To report a security issue, please use one of the following methods:

• GitHub Security Advisory: Use the "Report a Vulnerability" tab on our GitHub repository.

Please DO NOT use public channels (e.g., GitHub Issues, SimpleX chat) for reporting security vulnerabilities.

If you discover vulnerabilities in third-party modules used by Beginner Privacy, please report them to the maintainers of the respective modules. If the vulnerability impacts Beginner Privacy directly, we encourage you to notify us using the above methods.

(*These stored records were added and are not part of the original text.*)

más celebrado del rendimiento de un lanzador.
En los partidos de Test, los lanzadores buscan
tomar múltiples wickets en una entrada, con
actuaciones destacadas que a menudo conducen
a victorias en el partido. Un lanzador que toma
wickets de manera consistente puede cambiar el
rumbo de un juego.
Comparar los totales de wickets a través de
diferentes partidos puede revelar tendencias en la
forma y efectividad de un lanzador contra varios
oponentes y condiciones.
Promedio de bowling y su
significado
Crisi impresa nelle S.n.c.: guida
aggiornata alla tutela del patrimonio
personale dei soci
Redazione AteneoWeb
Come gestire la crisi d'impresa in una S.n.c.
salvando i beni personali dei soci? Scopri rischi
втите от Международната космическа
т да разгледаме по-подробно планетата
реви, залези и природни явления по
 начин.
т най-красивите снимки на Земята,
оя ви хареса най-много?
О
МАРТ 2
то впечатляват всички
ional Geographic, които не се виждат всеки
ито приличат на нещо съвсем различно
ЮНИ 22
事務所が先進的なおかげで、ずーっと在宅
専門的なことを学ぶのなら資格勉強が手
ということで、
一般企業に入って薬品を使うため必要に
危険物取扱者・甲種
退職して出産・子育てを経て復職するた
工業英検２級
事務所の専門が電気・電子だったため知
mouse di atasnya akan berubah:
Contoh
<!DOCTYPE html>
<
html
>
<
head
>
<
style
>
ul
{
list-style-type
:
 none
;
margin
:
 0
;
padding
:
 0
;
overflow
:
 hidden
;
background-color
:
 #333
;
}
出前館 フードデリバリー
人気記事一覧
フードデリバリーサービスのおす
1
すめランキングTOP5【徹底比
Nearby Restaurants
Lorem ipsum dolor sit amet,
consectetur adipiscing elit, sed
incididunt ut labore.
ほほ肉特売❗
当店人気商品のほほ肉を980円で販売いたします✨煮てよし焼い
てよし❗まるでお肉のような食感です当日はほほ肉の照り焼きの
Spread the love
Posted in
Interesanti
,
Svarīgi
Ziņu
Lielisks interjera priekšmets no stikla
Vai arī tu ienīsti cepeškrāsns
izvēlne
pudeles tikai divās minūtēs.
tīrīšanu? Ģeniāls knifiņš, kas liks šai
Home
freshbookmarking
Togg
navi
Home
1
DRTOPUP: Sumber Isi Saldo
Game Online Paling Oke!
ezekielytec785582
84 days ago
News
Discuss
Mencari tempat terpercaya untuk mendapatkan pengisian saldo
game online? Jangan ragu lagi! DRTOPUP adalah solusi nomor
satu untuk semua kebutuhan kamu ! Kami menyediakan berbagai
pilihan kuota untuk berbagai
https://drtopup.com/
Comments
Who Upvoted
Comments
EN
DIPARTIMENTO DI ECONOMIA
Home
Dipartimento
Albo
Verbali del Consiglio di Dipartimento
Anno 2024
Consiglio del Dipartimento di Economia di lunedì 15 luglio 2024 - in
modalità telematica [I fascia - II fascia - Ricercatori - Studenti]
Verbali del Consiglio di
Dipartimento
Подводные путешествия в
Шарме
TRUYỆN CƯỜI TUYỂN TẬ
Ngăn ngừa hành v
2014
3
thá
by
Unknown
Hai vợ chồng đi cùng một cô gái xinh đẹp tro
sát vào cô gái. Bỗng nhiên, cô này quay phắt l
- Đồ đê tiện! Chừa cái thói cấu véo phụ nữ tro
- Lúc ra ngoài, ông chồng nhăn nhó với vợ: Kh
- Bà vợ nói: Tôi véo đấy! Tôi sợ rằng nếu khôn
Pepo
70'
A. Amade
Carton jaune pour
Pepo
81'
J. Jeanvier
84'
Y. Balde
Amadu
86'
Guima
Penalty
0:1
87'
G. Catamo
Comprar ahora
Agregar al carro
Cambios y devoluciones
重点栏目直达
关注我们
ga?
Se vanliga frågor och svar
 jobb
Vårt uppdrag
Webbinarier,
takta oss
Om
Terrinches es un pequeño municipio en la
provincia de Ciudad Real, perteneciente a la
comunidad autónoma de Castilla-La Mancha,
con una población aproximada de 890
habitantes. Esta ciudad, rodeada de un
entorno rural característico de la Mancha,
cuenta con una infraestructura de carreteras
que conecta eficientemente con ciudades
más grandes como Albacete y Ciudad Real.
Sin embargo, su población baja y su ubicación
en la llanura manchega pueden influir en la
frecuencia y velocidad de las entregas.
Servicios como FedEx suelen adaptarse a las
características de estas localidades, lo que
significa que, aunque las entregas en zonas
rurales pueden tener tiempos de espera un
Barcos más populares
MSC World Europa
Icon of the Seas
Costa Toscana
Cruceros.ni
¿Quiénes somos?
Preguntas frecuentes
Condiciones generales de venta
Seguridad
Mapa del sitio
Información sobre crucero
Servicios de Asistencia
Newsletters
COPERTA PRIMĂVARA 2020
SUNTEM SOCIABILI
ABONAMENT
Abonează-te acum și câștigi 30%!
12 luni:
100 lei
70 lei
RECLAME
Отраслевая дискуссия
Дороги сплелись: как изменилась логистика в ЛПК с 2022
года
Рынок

When reporting, please ensure the issue falls under what can be considered a genuine security vulnerability for Beginner Privacy. Some examples include:

• Cross-Site Scripting (XSS)
• Sensitive Data Exposure
• Malicious File Uploads

The following issues are not considered security vulnerabilities:

• Crashes or misbehavior resulting from normal use (report this as a normal issue).
• Vulnerabilities found in third-party modules (should be reported to the module’s maintainers).
• Denial of Service (DoS)

Please DO NOT submit a report to a Common Vulnerabilities and Exposures (CVE) Numbering Authority (CNA) before confirming the security vulnerability with the Beginner Privacy team. If we do not respond to your report within 30 days, this restriction no longer applies.